# [Given data]
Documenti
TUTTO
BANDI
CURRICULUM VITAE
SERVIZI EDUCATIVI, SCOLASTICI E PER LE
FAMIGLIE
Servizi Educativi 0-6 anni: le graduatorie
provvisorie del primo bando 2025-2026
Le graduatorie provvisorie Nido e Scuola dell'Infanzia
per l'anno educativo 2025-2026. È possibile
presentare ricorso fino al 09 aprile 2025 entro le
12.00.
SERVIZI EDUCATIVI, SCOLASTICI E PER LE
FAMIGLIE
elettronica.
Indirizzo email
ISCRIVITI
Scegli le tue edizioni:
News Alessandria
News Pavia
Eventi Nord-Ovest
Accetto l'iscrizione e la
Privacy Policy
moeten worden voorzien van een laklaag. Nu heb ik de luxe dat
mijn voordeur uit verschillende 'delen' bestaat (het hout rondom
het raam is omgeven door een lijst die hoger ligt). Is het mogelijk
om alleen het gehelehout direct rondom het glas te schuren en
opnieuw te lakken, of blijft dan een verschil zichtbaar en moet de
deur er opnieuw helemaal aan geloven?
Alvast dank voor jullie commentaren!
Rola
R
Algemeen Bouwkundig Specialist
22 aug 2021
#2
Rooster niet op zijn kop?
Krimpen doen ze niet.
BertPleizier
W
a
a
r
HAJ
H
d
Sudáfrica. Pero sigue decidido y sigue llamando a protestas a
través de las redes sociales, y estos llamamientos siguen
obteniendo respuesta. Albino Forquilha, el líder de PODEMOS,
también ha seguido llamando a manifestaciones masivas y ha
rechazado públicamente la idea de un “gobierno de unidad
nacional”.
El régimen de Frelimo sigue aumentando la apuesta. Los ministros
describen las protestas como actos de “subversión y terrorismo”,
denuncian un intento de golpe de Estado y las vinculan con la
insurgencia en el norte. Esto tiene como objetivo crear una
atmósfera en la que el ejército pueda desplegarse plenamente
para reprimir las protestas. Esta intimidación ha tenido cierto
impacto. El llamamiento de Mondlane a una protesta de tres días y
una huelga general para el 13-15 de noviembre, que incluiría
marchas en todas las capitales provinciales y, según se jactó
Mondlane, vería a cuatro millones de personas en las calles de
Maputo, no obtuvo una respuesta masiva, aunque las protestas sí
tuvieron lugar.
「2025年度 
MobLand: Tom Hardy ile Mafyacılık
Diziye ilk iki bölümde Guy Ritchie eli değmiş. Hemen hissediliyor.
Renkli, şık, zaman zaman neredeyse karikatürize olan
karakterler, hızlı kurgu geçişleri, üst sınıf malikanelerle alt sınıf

# [To-do item]
Please repeat each line above exactly.

# [Exercise result]
Documenti
TUTTO
BANDI
CURRICULUM VITAE
SERVIZI EDUCATIVI, SCOLASTICI E PER LE
FAMIGLIE
Servizi Educativi 0-6 anni: le graduatorie
provvisorie del primo bando 2025-2026
Le graduatorie provvisorie Nido e Scuola dell'Infanzia
per l'anno educativo 2025-2026. È possibile
presentare ricorso fino al 09 aprile 2025 entro le
12.00.
SERVIZI EDUCATIVI, SCOLASTICI E PER LE
FAMIGLIE
elettronica.
Indirizzo email
ISCRIVITI
Scegli le tue edizioni:
News Alessandria
News Pavia
Eventi Nord-Ovest
Accetto l'iscrizione e la
Privacy Policy
moeten worden voorzien van een laklaag. Nu heb ik de luxe dat
mijn voordeur uit verschillende 'delen' bestaat (het hout rondom
het raam is omgeven door een lijst die hoger ligt). Is het mogelijk
om alleen het gehelehout direct rondom het glas te schuren en
opnieuw te lakken, of blijft dan een verschil zichtbaar en moet de
deur er opnieuw helemaal aan geloven?
Alvast dank voor jullie commentaren!
Rola
R
Algemeen Bouwkundig Specialist
22 aug 2021
#2
Rooster niet op zijn kop?
Krimpen doen ze niet.
BertPleizier
W
a
a
r
HAJ
H
d
Sudáfrica. Pero sigue decidido y sigue llamando a protestas a
través de las redes sociales, y estos llamamientos siguen
obteniendo respuesta. Albino Forquilha, el líder de PODEMOS,
también ha seguido llamando a manifestaciones masivas y ha
rechazado públicamente la idea de un “gobierno de unidad
nacional”.
El régimen de Frelimo sigue aumentando la apuesta. Los ministros
describen las protestas como actos de “subversión y terrorismo”,
denuncian un intento de golpe de Estado y las vinculan con la
insurgencia en el norte. Esto tiene como objetivo crear una
atmósfera en la que el ejército pueda desplegarse plenamente
para reprimir las protestas. Esta intimidación ha tenido cierto
impacto. El llamamiento de Mondlane a una protesta de tres días y
una huelga general para el 13-15 de noviembre, que incluiría
marchas en todas las capitales provinciales y, según se jactó
Mondlane, vería a cuatro millones de personas en las calles de
Maputo, no obtuvo una respuesta masiva, aunque las protestas sí
tuvieron lugar.
「2025年度 
MobLand: Tom Hardy ile Mafyacılık
Diziye ilk iki bölümde Guy Ritchie eli değmiş. Hemen hissediliyor.
Renkli, şık, zaman zaman neredeyse karikatürize olan
karakterler, hızlı kurgu geçişleri, üst sınıf malikanelerle alt sınıf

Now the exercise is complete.